◆ **WHAT IS BEING ASKED**: What's needed is a full, exact retyping of the records.
[[ INFORMATION SUPPLIED, beginning ]]
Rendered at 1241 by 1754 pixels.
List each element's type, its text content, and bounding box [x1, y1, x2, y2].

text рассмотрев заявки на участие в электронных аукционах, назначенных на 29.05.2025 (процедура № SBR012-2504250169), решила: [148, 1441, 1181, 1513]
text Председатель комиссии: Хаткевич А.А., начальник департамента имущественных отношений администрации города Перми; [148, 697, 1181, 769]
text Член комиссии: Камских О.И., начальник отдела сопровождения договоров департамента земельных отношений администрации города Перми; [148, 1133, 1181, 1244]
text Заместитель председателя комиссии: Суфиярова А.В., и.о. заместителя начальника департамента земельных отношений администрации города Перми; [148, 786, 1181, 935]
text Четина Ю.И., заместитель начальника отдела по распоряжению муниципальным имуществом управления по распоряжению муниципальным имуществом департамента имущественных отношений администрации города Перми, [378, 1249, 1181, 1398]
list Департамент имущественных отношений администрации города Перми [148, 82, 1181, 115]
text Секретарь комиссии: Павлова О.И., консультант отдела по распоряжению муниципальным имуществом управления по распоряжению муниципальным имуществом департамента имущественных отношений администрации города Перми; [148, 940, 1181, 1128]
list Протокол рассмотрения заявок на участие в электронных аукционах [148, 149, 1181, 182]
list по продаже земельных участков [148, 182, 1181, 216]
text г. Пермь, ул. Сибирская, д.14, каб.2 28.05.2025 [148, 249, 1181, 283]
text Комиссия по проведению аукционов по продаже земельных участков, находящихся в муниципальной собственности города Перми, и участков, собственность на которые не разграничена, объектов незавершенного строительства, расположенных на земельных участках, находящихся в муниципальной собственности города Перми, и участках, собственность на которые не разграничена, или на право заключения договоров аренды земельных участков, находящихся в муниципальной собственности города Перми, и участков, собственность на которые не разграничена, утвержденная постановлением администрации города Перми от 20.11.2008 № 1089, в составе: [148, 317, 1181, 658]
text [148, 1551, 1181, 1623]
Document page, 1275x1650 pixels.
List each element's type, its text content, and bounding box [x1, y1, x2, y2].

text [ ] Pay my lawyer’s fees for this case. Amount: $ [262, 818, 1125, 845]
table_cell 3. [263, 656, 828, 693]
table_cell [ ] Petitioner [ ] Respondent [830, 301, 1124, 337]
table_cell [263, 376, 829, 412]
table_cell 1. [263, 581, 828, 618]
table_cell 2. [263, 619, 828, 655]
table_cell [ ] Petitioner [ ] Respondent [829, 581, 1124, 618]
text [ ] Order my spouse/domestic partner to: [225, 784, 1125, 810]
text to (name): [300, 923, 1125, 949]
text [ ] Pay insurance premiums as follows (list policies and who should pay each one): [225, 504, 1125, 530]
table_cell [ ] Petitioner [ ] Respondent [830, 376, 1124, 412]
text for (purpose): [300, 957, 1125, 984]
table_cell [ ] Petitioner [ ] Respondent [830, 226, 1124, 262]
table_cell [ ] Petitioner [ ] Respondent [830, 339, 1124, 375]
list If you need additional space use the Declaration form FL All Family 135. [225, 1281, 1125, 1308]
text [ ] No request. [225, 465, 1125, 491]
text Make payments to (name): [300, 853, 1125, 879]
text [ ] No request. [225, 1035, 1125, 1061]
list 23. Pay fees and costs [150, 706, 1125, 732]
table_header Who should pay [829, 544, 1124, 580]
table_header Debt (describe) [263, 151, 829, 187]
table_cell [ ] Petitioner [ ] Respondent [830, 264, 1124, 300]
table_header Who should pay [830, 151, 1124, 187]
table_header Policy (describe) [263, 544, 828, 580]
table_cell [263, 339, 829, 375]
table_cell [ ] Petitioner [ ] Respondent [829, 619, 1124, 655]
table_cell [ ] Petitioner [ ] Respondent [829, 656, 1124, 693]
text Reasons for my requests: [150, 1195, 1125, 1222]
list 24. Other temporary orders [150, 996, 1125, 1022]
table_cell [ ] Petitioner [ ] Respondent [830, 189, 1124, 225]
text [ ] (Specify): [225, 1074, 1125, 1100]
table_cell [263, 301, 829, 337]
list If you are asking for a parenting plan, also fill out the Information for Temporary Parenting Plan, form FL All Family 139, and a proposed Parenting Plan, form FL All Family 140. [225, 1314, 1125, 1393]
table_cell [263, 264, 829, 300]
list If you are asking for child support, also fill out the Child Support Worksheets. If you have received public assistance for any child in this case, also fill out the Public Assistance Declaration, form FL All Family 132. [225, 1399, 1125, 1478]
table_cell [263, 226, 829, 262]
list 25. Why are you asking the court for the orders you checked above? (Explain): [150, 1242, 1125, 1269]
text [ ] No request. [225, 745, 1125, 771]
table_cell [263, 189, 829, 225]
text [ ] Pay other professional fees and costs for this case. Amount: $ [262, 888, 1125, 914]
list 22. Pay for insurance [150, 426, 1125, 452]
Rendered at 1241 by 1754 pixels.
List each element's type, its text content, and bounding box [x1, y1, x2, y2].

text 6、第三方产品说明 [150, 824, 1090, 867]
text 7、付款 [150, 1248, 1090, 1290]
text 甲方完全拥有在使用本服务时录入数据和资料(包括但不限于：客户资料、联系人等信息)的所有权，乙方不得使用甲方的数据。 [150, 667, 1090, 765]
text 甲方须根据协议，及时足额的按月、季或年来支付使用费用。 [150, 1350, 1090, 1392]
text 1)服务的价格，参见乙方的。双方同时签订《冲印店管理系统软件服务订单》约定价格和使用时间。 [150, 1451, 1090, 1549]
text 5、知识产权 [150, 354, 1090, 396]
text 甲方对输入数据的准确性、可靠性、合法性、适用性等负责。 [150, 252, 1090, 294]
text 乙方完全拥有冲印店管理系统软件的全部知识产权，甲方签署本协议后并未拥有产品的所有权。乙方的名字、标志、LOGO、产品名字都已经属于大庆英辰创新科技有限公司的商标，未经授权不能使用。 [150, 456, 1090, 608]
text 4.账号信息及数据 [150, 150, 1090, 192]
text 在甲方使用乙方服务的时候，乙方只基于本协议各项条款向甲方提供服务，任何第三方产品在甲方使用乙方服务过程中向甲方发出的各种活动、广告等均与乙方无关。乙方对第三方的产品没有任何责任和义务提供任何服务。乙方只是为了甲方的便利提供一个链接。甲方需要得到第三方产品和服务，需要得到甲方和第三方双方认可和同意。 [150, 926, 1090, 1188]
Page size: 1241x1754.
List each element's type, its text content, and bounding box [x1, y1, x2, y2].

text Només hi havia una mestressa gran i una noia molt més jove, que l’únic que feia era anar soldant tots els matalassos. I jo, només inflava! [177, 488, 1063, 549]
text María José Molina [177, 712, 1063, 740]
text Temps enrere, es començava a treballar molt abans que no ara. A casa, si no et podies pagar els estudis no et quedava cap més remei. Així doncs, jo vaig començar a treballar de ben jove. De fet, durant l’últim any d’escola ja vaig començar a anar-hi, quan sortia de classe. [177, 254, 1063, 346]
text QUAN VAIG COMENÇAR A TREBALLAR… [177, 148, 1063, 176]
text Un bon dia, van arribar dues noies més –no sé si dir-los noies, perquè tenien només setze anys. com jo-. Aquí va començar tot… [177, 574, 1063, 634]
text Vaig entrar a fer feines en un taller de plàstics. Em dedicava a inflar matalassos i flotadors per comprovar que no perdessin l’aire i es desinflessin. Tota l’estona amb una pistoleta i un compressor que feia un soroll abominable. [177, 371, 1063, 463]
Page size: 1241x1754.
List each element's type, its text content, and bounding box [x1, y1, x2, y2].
[[ INFORMATION SUPPLIED, end ]]
◆ **RESULT FOR THIS TASK**:
Rendered at 1241 by 1754 pixels.
List each element's type, its text content, and bounding box [x1, y1, x2, y2].

text рассмотрев заявки на участие в электронных аукционах, назначенных на 29.05.2025 (процедура № SBR012-2504250169), решила: [148, 1441, 1181, 1513]
text Председатель комиссии: Хаткевич А.А., начальник департамента имущественных отношений администрации города Перми; [148, 697, 1181, 769]
text Член комиссии: Камских О.И., начальник отдела сопровождения договоров департамента земельных отношений администрации города Перми; [148, 1133, 1181, 1244]
text Заместитель председателя комиссии: Суфиярова А.В., и.о. заместителя начальника департамента земельных отношений администрации города Перми; [148, 786, 1181, 935]
text Четина Ю.И., заместитель начальника отдела по распоряжению муниципальным имуществом управления по распоряжению муниципальным имуществом департамента имущественных отношений администрации города Перми, [378, 1249, 1181, 1398]
list Департамент имущественных отношений администрации города Перми [148, 82, 1181, 115]
text Секретарь комиссии: Павлова О.И., консультант отдела по распоряжению муниципальным имуществом управления по распоряжению муниципальным имуществом департамента имущественных отношений администрации города Перми; [148, 940, 1181, 1128]
list Протокол рассмотрения заявок на участие в электронных аукционах [148, 149, 1181, 182]
list по продаже земельных участков [148, 182, 1181, 216]
text г. Пермь, ул. Сибирская, д.14, каб.2 28.05.2025 [148, 249, 1181, 283]
text Комиссия по проведению аукционов по продаже земельных участков, находящихся в муниципальной собственности города Перми, и участков, собственность на которые не разграничена, объектов незавершенного строительства, расположенных на земельных участках, находящихся в муниципальной собственности города Перми, и участках, собственность на которые не разграничена, или на право заключения договоров аренды земельных участков, находящихся в муниципальной собственности города Перми, и участков, собственность на которые не разграничена, утвержденная постановлением администрации города Перми от 20.11.2008 № 1089, в составе: [148, 317, 1181, 658]
text [148, 1551, 1181, 1623]
Document page, 1275x1650 pixels.
List each element's type, its text content, and bounding box [x1, y1, x2, y2].

text [ ] Pay my lawyer’s fees for this case. Amount: $ [262, 818, 1125, 845]
table_cell 3. [263, 656, 828, 693]
table_cell [ ] Petitioner [ ] Respondent [830, 301, 1124, 337]
table_cell [263, 376, 829, 412]
table_cell 1. [263, 581, 828, 618]
table_cell 2. [263, 619, 828, 655]
table_cell [ ] Petitioner [ ] Respondent [829, 581, 1124, 618]
text [ ] Order my spouse/domestic partner to: [225, 784, 1125, 810]
text to (name): [300, 923, 1125, 949]
text [ ] Pay insurance premiums as follows (list policies and who should pay each one): [225, 504, 1125, 530]
table_cell [ ] Petitioner [ ] Respondent [830, 376, 1124, 412]
text for (purpose): [300, 957, 1125, 984]
table_cell [ ] Petitioner [ ] Respondent [830, 226, 1124, 262]
table_cell [ ] Petitioner [ ] Respondent [830, 339, 1124, 375]
list If you need additional space use the Declaration form FL All Family 135. [225, 1281, 1125, 1308]
text [ ] No request. [225, 465, 1125, 491]
text Make payments to (name): [300, 853, 1125, 879]
text [ ] No request. [225, 1035, 1125, 1061]
list 23. Pay fees and costs [150, 706, 1125, 732]
table_header Who should pay [829, 544, 1124, 580]
table_header Debt (describe) [263, 151, 829, 187]
table_cell [ ] Petitioner [ ] Respondent [830, 264, 1124, 300]
table_header Who should pay [830, 151, 1124, 187]
table_header Policy (describe) [263, 544, 828, 580]
table_cell [263, 339, 829, 375]
table_cell [ ] Petitioner [ ] Respondent [829, 619, 1124, 655]
table_cell [ ] Petitioner [ ] Respondent [829, 656, 1124, 693]
text Reasons for my requests: [150, 1195, 1125, 1222]
list 24. Other temporary orders [150, 996, 1125, 1022]
table_cell [ ] Petitioner [ ] Respondent [830, 189, 1124, 225]
text [ ] (Specify): [225, 1074, 1125, 1100]
table_cell [263, 301, 829, 337]
list If you are asking for a parenting plan, also fill out the Information for Temporary Parenting Plan, form FL All Family 139, and a proposed Parenting Plan, form FL All Family 140. [225, 1314, 1125, 1393]
table_cell [263, 264, 829, 300]
list If you are asking for child support, also fill out the Child Support Worksheets. If you have received public assistance for any child in this case, also fill out the Public Assistance Declaration, form FL All Family 132. [225, 1399, 1125, 1478]
table_cell [263, 226, 829, 262]
list 25. Why are you asking the court for the orders you checked above? (Explain): [150, 1242, 1125, 1269]
text [ ] No request. [225, 745, 1125, 771]
table_cell [263, 189, 829, 225]
text [ ] Pay other professional fees and costs for this case. Amount: $ [262, 888, 1125, 914]
list 22. Pay for insurance [150, 426, 1125, 452]
Rendered at 1241 by 1754 pixels.
List each element's type, its text content, and bounding box [x1, y1, x2, y2].

text 6、第三方产品说明 [150, 824, 1090, 867]
text 7、付款 [150, 1248, 1090, 1290]
text 甲方完全拥有在使用本服务时录入数据和资料(包括但不限于：客户资料、联系人等信息)的所有权，乙方不得使用甲方的数据。 [150, 667, 1090, 765]
text 甲方须根据协议，及时足额的按月、季或年来支付使用费用。 [150, 1350, 1090, 1392]
text 1)服务的价格，参见乙方的。双方同时签订《冲印店管理系统软件服务订单》约定价格和使用时间。 [150, 1451, 1090, 1549]
text 5、知识产权 [150, 354, 1090, 396]
text 甲方对输入数据的准确性、可靠性、合法性、适用性等负责。 [150, 252, 1090, 294]
text 乙方完全拥有冲印店管理系统软件的全部知识产权，甲方签署本协议后并未拥有产品的所有权。乙方的名字、标志、LOGO、产品名字都已经属于大庆英辰创新科技有限公司的商标，未经授权不能使用。 [150, 456, 1090, 608]
text 4.账号信息及数据 [150, 150, 1090, 192]
text 在甲方使用乙方服务的时候，乙方只基于本协议各项条款向甲方提供服务，任何第三方产品在甲方使用乙方服务过程中向甲方发出的各种活动、广告等均与乙方无关。乙方对第三方的产品没有任何责任和义务提供任何服务。乙方只是为了甲方的便利提供一个链接。甲方需要得到第三方产品和服务，需要得到甲方和第三方双方认可和同意。 [150, 926, 1090, 1188]
Page size: 1241x1754.
List each element's type, its text content, and bounding box [x1, y1, x2, y2].

text Només hi havia una mestressa gran i una noia molt més jove, que l’únic que feia era anar soldant tots els matalassos. I jo, només inflava! [177, 488, 1063, 549]
text María José Molina [177, 712, 1063, 740]
text Temps enrere, es començava a treballar molt abans que no ara. A casa, si no et podies pagar els estudis no et quedava cap més remei. Així doncs, jo vaig començar a treballar de ben jove. De fet, durant l’últim any d’escola ja vaig començar a anar-hi, quan sortia de classe. [177, 254, 1063, 346]
text QUAN VAIG COMENÇAR A TREBALLAR… [177, 148, 1063, 176]
text Un bon dia, van arribar dues noies més –no sé si dir-los noies, perquè tenien només setze anys. com jo-. Aquí va començar tot… [177, 574, 1063, 634]
text Vaig entrar a fer feines en un taller de plàstics. Em dedicava a inflar matalassos i flotadors per comprovar que no perdessin l’aire i es desinflessin. Tota l’estona amb una pistoleta i un compressor que feia un soroll abominable. [177, 371, 1063, 463]
Page size: 1241x1754.
List each element's type, its text content, and bounding box [x1, y1, x2, y2].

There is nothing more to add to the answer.